You will notice a huge change in Pippi, her coat, odour and behaviour will all improve. I can spot a dog fed on Bakers a mile off, and their *ahem* wind, is something you never forget!


----------



## Wicked Pixie (Oct 14, 2011)

Also, did you know that Tesco Value dry dog food is actually Bakers in a plain wrapper? With Bakers it is all about the branding, and that is what you pay for.


----------



## theshanman97 (Feb 19, 2012)

Wicked Pixie said:


> You will notice a huge change in Pippi, her coat, odour and behaviour will all improve. I can spot a dog fed on Bakers a mile off, and their *ahem* wind, is something you never forget!


yeah she has and she did *ahem* have a problem with wind 


Wicked Pixie said:


> Also, did you know that Tesco Value dry dog food is actually Bakers in a plain wrapper?
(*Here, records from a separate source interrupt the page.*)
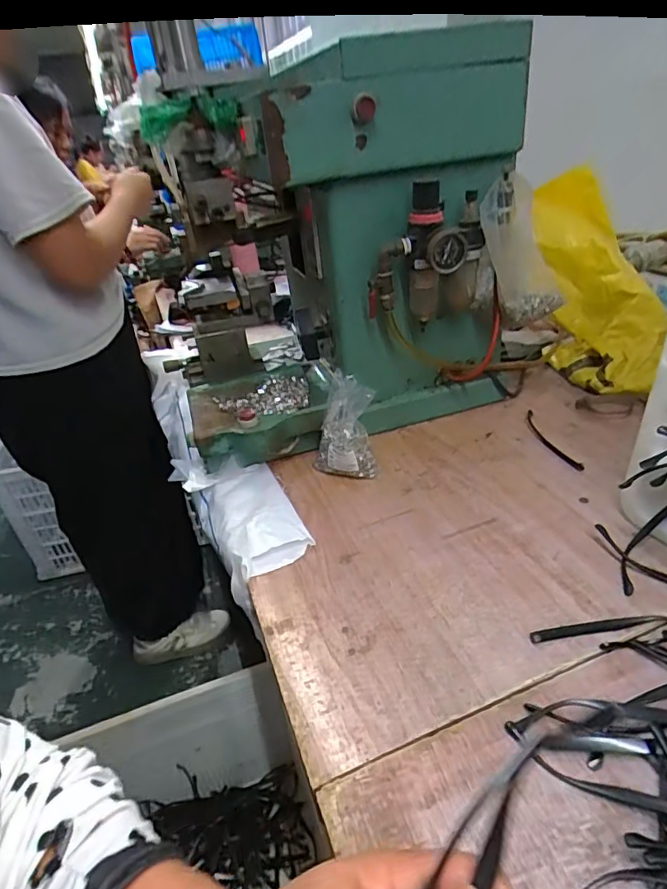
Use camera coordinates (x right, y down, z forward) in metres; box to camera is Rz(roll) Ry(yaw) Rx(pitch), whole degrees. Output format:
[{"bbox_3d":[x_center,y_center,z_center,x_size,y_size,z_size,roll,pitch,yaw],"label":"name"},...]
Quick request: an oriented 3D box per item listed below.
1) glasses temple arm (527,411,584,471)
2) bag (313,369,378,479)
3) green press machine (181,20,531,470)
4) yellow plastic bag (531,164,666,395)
[{"bbox_3d":[0.264,-0.005,0.637,0.020,0.011,0.140,-8,32,-1],"label":"glasses temple arm"},{"bbox_3d":[0.011,-0.017,0.612,0.074,0.103,0.076,-2,32,8],"label":"bag"},{"bbox_3d":[-0.027,-0.229,0.661,0.382,0.393,0.333,-16,32,-13],"label":"green press machine"},{"bbox_3d":[0.354,-0.221,0.748,0.099,0.312,0.118,-16,-1,-13],"label":"yellow plastic bag"}]

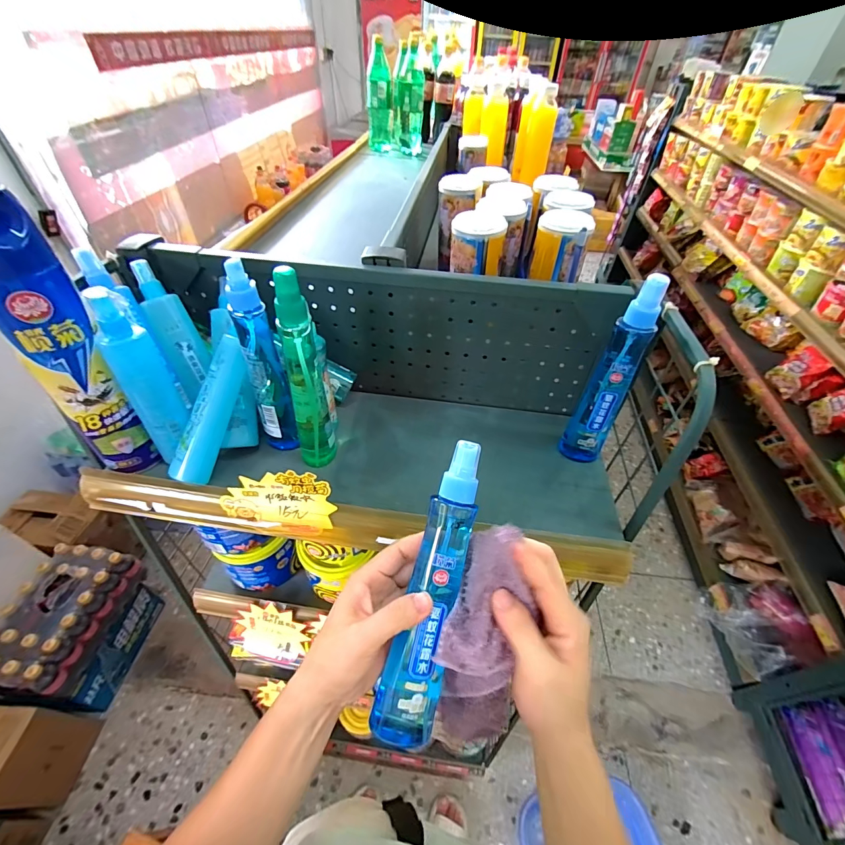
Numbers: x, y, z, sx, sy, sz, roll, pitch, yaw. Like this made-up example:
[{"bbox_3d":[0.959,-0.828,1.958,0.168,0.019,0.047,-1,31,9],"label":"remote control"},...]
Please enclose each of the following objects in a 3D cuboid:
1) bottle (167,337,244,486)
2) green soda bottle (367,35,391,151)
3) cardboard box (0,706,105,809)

With Bakers it is all about the branding, and that is what you pay for.


and reallyy!!!!????? :O thats not on lol its really annoying cause its like promoted as the "best"  lol


----------



## Wicked Pixie (Oct 14, 2011)

The only thing that is 'the best' about Bakers is their marketing team. 
When I was a kid I insisted my mum bought cans of Pedigree Chum for my dog (a wonderful rescue mutt, my pride and joy) because it was heavily promoted as a quality food with the tagline 'Top breeders recommend it.' I thought I was giving her the best, it is only with hindsight that I can see how the poor nutrition contributed to the liver failure that led to her untimely death at 11.
Yours are lucky that they will now be getting everything they need, and you will not be giving any more money to large companies that put profit above your pets welfare.


----------



## theshanman97 (Feb 19, 2012)

Wicked Pixie said:


> The only thing that is 'the best' about Bakers is their marketing team.
> When I was a kid I insisted my mum bought cans of Pedigree Chum for my dog (a wonderful rescue mutt, my pride and joy) because it was heavily promoted as a quality food with the tagline 'Top breeders recommend it.' I thought I was giving her the best, it is only with hindsight that I can see how the poor nutrition contributed to the liver failure that led to her untimely death at 11.
> Yours are lucky that they will now be getting everything they need, and you will not be giving any more money to large companies that put profit above your pets welfare.


:O thats horrible! im SOO glad i changed! i would of Never known unless i came to this site


----------



## Wicked Pixie (Oct 14, 2011)

It is all about education. You will pass this information on to your friends with dogs, and so will they, and so on and so on. Most people genuinely want the best for their dogs, but it is very hard to figure out what that is when you have vets promoting one thing, pet shops promoting something else and expensive advertising campaigns on TV.


----------



## theshanman97 (Feb 19, 2012)

Wicked Pixie said:


> It is all about education. You will pass this information on to your friends with dogs, and so will they, and so on and so on. Most people genuinely want the best for their dogs, but it is very hard to figure out what that is when you have vets promoting one thing, pet shops promoting something else and expensive advertising campaigns on TV.


yep i am as much as i can  same with cars i passing it on to my nan , auntie ect.


----------



## theshanman97 (Feb 19, 2012)

just tried telling my friends about the dog food (she has two chis) she just said it was bull shut and wont listen


----------